Problem to work on – Output the lines of the records exactly, from the first through the one containing "10 webpage.". Omit all pictures.

Records for this exercise –
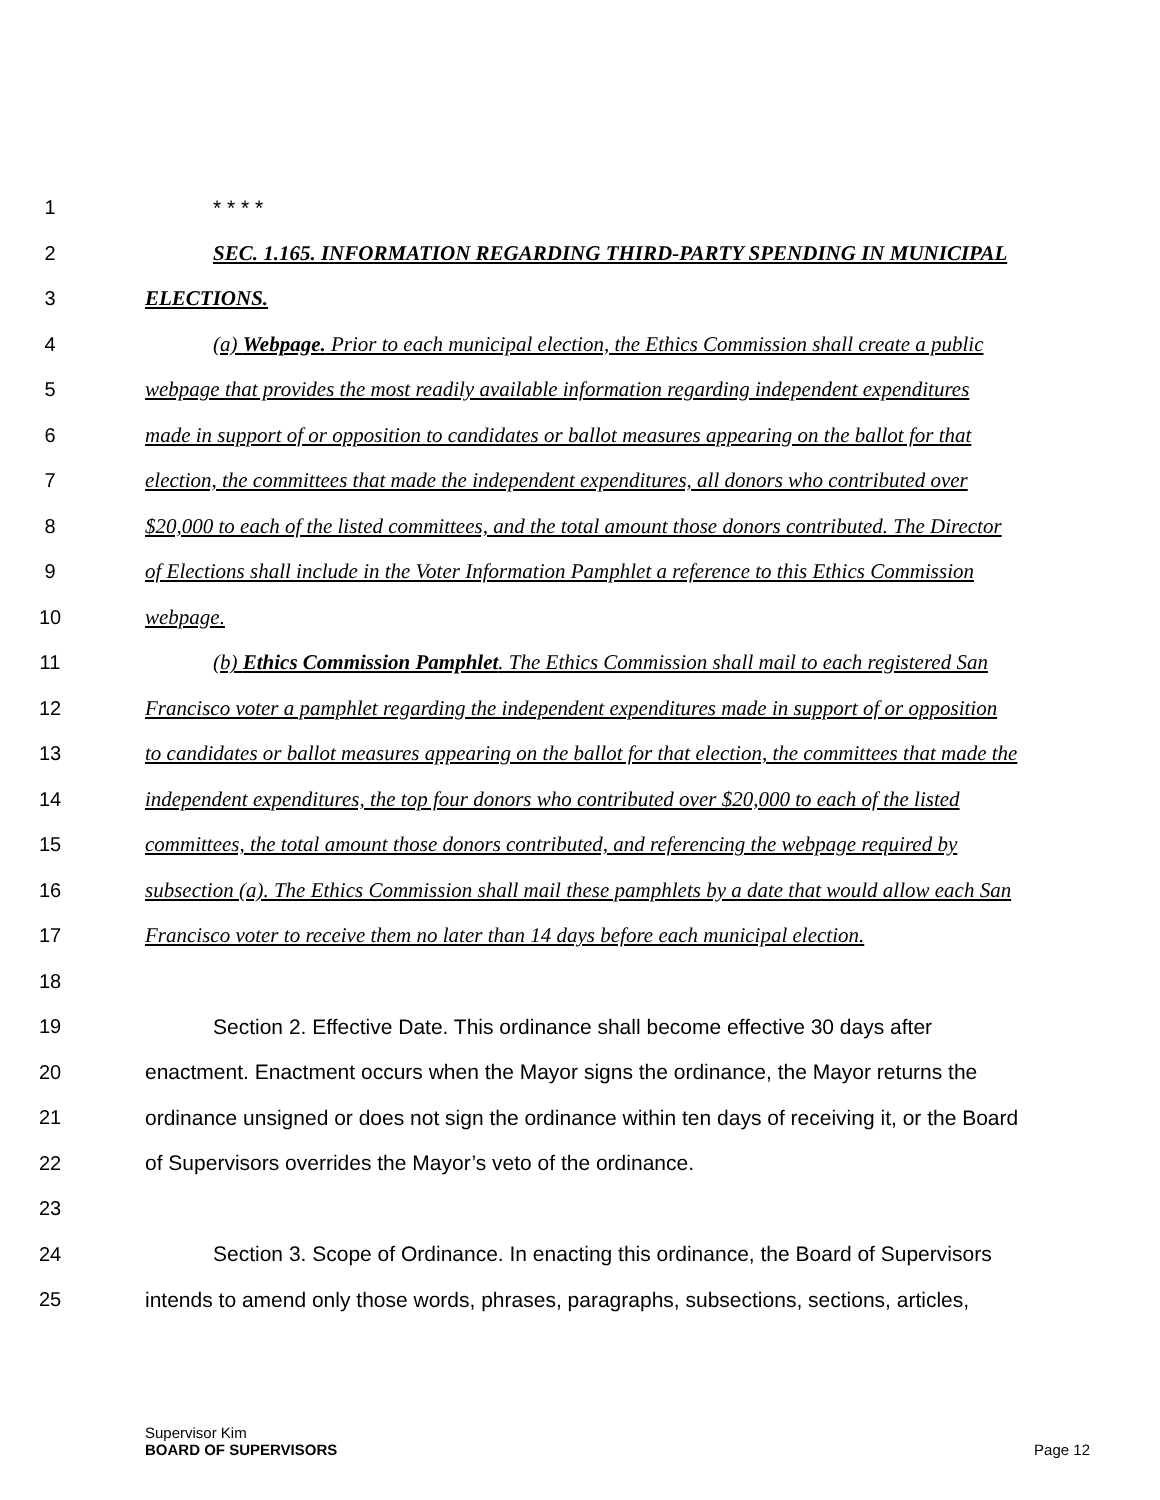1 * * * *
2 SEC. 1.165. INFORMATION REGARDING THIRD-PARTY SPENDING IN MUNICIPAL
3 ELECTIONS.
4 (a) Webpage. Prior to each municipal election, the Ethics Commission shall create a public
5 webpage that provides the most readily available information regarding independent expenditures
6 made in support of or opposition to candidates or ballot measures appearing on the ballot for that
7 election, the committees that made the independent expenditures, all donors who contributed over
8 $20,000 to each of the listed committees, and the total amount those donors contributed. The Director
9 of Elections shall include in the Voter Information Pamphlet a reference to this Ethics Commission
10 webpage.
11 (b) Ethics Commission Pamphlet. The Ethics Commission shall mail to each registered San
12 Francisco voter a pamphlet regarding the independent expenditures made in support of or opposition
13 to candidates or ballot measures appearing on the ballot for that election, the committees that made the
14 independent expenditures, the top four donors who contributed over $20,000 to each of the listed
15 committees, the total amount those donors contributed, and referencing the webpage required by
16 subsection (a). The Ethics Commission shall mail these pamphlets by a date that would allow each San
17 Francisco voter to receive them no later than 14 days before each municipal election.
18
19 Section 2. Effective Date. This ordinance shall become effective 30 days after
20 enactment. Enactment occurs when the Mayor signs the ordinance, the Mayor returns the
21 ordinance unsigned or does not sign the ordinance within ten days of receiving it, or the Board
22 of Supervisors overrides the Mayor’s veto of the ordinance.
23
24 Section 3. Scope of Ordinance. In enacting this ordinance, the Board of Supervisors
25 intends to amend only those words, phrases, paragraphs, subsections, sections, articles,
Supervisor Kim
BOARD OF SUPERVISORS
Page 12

Result –
1 * * * *
2 SEC. 1.165. INFORMATION REGARDING THIRD-PARTY SPENDING IN MUNICIPAL
3 ELECTIONS.
4 (a) Webpage. Prior to each municipal election, the Ethics Commission shall create a public
5 webpage that provides the most readily available information regarding independent expenditures
6 made in support of or opposition to candidates or ballot measures appearing on the ballot for that
7 election, the committees that made the independent expenditures, all donors who contributed over
8 $20,000 to each of the listed committees, and the total amount those donors contributed. The Director
9 of Elections shall include in the Voter Information Pamphlet a reference to this Ethics Commission
10 webpage.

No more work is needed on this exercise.